La alerta llega días después de que las agencias gubernamentales de EE. UU. publicaran un boletín actualizado sobre el grupo Karakurt, conocido por evitar los ataques basados en cifrado en favor de la pura extorsión después de obtener acceso inicial a las redes mediante la compra de credenciales de inicio de sesión robadas, intermediarios de intrusión (también conocidos como intermediarios de acceso inicial). ), phishing y fallas de seguridad conocidas.
«Las víctimas de Karakurt no han informado sobre el cifrado de máquinas o archivos comprometidos; más bien, los actores de Karakurt han afirmado haber robado datos y amenazado con subastarlos o liberarlos al público a menos que reciban el pago del rescate exigido», dijo el gobierno. dicho.

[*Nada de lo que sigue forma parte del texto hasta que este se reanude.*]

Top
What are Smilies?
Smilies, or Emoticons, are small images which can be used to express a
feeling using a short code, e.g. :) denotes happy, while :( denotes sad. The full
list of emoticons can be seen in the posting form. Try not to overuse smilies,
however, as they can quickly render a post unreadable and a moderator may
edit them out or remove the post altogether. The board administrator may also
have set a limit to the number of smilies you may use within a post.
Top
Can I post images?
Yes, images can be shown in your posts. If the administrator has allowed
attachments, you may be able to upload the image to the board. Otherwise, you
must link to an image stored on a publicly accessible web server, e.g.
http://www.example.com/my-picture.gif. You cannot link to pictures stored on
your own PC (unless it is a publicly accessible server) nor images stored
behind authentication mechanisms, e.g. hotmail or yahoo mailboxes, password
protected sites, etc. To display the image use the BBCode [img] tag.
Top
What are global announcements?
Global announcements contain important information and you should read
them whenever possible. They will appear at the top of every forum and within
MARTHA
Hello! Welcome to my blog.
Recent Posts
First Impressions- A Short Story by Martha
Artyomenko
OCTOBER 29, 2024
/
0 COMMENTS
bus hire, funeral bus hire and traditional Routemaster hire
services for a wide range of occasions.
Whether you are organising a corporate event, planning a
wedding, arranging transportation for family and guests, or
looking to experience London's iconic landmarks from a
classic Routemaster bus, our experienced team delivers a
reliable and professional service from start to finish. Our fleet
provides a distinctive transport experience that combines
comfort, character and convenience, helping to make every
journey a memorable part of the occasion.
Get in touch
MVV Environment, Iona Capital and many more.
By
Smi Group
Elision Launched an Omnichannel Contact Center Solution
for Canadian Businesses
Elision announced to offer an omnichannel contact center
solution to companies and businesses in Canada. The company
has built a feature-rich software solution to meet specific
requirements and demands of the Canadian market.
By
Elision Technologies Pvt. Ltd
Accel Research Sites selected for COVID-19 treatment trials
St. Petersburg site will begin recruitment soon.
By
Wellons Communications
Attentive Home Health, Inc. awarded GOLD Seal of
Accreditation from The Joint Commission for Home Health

Los acontecimientos también se producen en medio especulaciones que el ransomware BlackCat puede haber sido el objetivo de una operación policial después de que sus portales de filtración en la web oscura estuvieran fuera de línea durante cinco días. Sin embargo, el colectivo de delitos electrónicos atribuyó la interrupción a una falla de hardware.
Es más, otro grupo incipiente de ransomware conocido como NoEscape supuestamente tiene sacó una estafa de salidaefectivamente «robando los pagos de rescate y cerrando los paneles web y los sitios de fuga de datos del grupo», lo que llevó a otras pandillas como LockBit a reclutar a sus antiguos afiliados.
No es sorprendente que el panorama del ransomware evolucione y cambie constantemente, ya sea debido a la presión externa de las fuerzas del orden. Esto se evidencia aún más en la colaboración entre las bandas de ransomware BianLian, White Rabbit y Mario en una campaña de extorsión conjunta dirigida a empresas de servicios financieros que cotizan en bolsa.
«Estas campañas cooperativas de rescate son poco comunes, pero posiblemente se estén volviendo más comunes debido a la participación de corredores de acceso inicial (IAB) que colaboran con múltiples grupos en la web oscura», Resecurity dicho en un informe publicado la semana pasada.
«Otro factor que puede estar conduciendo a una mayor colaboración son las intervenciones policiales que crean redes de diáspora cibercriminal. Los participantes desplazados de estas redes de actores de amenazas pueden estar más dispuestos a colaborar con sus rivales».